Noch schneller als bei „Die Lügen des Locke Lamora“ hat mich Lynch mit diesem Band in seinen Bann gezogen. Schnell entwickelt sich die Situation der Helden von schwierig zu beinahe aussichtslos. So keck die Diebe auch sind, verwickeln sie in ein immer komplizierter werdendes Netz von Intrigen bei steigender Zahl an Feinden.

Hier und da zieht sich der Roman leider, besonders die Seefahrt-Einführung und das große See-Abenteuer könnten straffer erzählt sein. Die Ganoven kommen auf See kaum zum Einsatz, sodass dieser Abschnitt eine überlange Retardation vor dem großen, sehr rasanten Finale darstellt. Dafür erleben die Figuren hier Abenteuer auf See, bei denen durchaus Atmosphäre aufkommt und einige neue Figuren eingeführt werden. Bewundernswert, wie die Perspektive bei der großen Seeschlacht zwischen den Schiffen wechselt und die Schlacht dadurch viel anschaulicher und dynamischer wird. Jedoch hätte ich es begrüßt, wenn an (willkürlich verwendeter!) Seemannssprache gespart worden wäre, da sie das Lesen mühselig macht.

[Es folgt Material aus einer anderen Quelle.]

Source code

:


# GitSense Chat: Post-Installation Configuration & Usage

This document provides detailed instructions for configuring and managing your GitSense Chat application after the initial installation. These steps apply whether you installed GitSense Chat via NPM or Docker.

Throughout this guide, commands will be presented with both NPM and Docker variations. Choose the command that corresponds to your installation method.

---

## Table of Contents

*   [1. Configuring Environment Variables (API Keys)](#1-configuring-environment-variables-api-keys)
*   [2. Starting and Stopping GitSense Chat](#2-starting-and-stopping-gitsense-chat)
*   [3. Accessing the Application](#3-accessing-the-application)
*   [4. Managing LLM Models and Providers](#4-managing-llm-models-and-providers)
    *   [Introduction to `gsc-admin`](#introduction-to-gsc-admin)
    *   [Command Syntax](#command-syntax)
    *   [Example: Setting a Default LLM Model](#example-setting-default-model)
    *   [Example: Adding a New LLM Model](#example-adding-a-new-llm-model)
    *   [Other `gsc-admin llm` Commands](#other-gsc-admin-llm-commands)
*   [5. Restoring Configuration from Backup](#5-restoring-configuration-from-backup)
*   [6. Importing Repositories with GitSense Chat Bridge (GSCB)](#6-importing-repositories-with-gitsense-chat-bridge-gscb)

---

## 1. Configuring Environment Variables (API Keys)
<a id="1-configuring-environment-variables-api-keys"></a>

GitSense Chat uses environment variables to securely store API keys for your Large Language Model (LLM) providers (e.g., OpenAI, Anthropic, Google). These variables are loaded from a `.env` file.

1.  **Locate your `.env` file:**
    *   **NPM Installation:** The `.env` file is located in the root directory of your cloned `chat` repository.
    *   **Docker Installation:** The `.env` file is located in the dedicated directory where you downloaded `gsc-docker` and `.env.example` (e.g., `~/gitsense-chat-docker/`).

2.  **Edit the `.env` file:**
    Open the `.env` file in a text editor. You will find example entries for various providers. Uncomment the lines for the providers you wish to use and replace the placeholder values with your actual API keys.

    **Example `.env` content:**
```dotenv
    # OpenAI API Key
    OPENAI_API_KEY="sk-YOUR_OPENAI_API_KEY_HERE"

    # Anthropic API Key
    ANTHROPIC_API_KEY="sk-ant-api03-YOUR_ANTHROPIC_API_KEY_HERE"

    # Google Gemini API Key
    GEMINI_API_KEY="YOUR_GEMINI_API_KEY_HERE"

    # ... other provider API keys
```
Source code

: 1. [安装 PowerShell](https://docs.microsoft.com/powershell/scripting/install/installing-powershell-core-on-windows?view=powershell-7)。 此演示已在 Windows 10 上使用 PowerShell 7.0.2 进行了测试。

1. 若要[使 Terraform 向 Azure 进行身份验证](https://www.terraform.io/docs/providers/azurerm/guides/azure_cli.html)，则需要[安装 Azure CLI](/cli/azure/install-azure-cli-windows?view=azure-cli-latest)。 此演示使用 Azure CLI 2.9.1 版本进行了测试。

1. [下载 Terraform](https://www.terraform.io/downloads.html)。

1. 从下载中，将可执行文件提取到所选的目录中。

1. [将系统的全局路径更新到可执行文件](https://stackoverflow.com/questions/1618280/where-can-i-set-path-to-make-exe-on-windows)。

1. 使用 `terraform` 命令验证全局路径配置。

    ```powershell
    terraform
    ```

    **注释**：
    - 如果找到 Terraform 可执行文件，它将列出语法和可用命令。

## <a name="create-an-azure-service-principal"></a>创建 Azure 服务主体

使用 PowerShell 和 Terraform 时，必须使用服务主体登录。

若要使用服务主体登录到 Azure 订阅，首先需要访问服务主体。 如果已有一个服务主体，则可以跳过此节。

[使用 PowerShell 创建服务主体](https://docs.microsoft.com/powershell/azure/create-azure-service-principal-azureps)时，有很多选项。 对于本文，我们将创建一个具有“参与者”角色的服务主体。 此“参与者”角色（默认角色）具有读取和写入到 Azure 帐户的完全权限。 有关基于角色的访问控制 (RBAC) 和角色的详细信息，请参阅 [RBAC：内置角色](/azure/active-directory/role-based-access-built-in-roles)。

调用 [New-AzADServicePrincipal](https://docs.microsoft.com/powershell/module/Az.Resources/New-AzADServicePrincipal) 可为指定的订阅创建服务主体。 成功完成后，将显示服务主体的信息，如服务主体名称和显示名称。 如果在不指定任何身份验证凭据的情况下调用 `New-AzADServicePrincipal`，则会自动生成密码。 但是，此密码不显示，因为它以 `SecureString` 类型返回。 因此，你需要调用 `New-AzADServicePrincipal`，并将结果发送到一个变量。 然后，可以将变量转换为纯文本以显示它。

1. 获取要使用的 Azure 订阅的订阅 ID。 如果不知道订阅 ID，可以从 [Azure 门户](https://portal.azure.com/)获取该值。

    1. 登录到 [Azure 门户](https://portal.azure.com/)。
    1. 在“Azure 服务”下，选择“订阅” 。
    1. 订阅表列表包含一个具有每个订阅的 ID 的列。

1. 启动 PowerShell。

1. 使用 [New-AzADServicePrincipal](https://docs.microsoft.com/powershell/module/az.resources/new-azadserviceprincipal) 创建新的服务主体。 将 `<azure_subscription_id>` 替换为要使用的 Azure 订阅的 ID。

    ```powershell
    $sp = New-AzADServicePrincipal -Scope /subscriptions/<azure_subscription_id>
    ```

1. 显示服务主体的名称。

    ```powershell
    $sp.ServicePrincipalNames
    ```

Scott Lynch versteht es wirklich, den anspruchsvollen Leser (nicht nur von Fantasy) zu unterhalten und überraschen. Er spielt seinen sympathischen Charakteren ziemlich übel mit in diesem Band. Für das offene und deprimierende Ende würde ich Scott Lynch am liebsten von der Planke springen lassen. Ganz besonders, da wir bis zum Weiterlesen bis August 2013 warten müssen. Wenn der Autor in diesem Tempo weiterschreibt, wird die Wartezeit für die nächsten Bände sehr lang. Geplant sind bislang sieben Bände.


Fazit
Die Fortsetzung über Locke Lamora ist recht düster ausgefallen und macht es mit seinem Seemanns-Slang dem Leser nicht ganz einfach. Und auch wenn es ein paar Längen gibt, würde ich niemandem von dieser fantastischen Reihe abraten. Dafür finde ich die ganze Geschichte zu spannend und die Figuren zu sympathisch.